> **Aim**
In the listing below, switch every "attribute" to "property" and leave everything else as it is. Don't include the pictures in your answer.

══ Input material

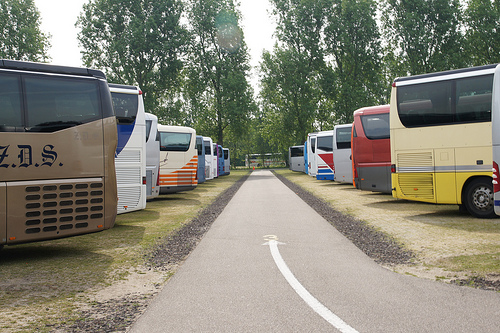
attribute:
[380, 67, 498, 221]
rv — yellow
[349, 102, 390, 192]
vehicle — red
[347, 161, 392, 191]
fender — grey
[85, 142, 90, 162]
paint — brown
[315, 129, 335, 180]
rv — white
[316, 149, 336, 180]
stripes — blue, red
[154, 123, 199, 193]
rv — white, orange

════

> **Output for this task**
property:
[380, 67, 498, 221]
rv — yellow
[349, 102, 390, 192]
vehicle — red
[347, 161, 392, 191]
fender — grey
[85, 142, 90, 162]
paint — brown
[315, 129, 335, 180]
rv — white
[316, 149, 336, 180]
stripes — blue, red
[154, 123, 199, 193]
rv — white, orange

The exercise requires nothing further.